Le dernier fleuve sauvage d’Europe menacé par la multiplication des barrages
Le fleuve Vjosa, en Albanie, fait face à de sérieuses menaces, compromettant la conservation de sa riche biodiversité.
Le fleuve Vjosa, à la frontière entre l’Albanie et la Grèce.
Puisant sa source dans la gorge d’une montagne, le fleuve Vjosa parcourt la vaste étendue de graviers reposant sous une ville historique, perchée sur une colline. Ses eaux rapides et turquoise se partagent en de nombreux canaux et ruisseaux irréguliers.
De nombreux fleuves européens lui ressemblaient autrefois, avant qu’ils ne soient pollués, endigués, et morcelés ces deux derniers siècles. Aujourd’hui, plus de fleuves ont été altérés et obstrués par des barrages humains en Europe que sur n’importe quel autre continent. La Vjosa, qui s’écoule sans entrave du sud de l’Albanie jusqu’à la mer Adriatique, est l’un des derniers grands fleuves sauvages d’Europe. Il est ainsi devenu l’emblème pour appeler aux efforts de conservation des plus petits cours d’eau ruisselant sans obstacle au sein des Balkans.

[DONNÉES ÉTUDIÉES]
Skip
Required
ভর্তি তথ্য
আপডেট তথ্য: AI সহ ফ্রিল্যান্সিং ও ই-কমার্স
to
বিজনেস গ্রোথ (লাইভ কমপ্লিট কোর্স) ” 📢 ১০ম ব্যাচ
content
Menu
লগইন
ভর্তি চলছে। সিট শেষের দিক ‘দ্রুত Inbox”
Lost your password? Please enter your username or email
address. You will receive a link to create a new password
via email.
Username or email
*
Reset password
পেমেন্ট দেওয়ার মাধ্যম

...

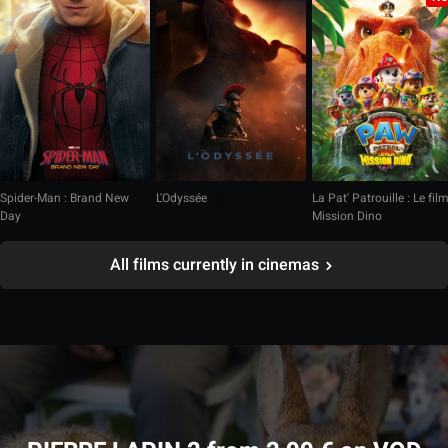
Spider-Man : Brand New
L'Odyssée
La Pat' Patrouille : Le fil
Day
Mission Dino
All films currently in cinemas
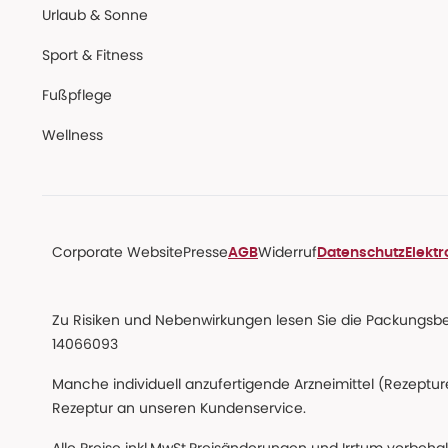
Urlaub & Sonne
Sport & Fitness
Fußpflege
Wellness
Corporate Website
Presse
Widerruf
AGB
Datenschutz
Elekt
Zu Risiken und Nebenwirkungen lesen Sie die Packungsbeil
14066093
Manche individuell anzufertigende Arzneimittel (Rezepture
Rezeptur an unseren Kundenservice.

* * *

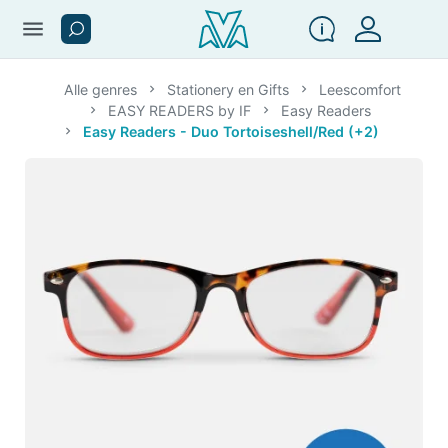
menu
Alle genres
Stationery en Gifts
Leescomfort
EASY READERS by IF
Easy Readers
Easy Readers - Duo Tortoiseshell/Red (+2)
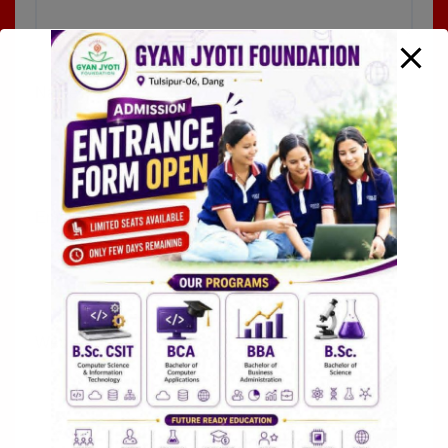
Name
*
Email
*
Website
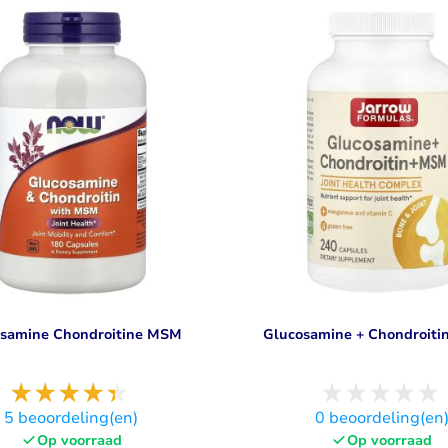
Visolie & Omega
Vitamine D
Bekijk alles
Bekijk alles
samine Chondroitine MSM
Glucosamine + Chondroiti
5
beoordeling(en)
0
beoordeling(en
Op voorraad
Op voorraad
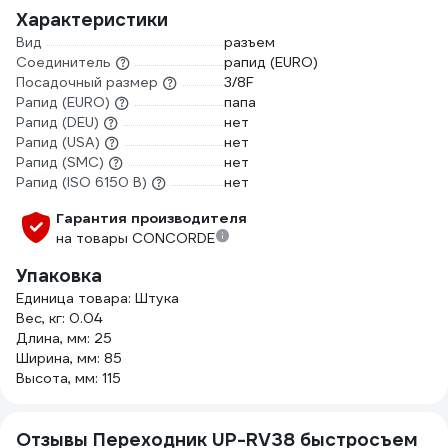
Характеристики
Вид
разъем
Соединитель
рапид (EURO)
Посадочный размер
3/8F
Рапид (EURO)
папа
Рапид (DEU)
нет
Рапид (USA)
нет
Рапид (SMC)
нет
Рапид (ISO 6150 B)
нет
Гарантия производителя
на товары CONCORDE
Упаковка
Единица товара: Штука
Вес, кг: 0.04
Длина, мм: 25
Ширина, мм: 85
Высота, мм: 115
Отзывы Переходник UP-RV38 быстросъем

[CONSIGNES DE TRAVAIL]
Répondez aux questions suivantes à partir du texte sur la Vjosa.
1. Dans quel pays coule la Vjosa ?
2. Comment le texte décrit-il ses eaux ?
3. Dans quelle mer se jette-t-elle ?

[RÉPONSE CI-DESSOUS]
1. En Albanie.
2. Ses eaux sont rapides et turquoise.
3. Dans la mer Adriatique.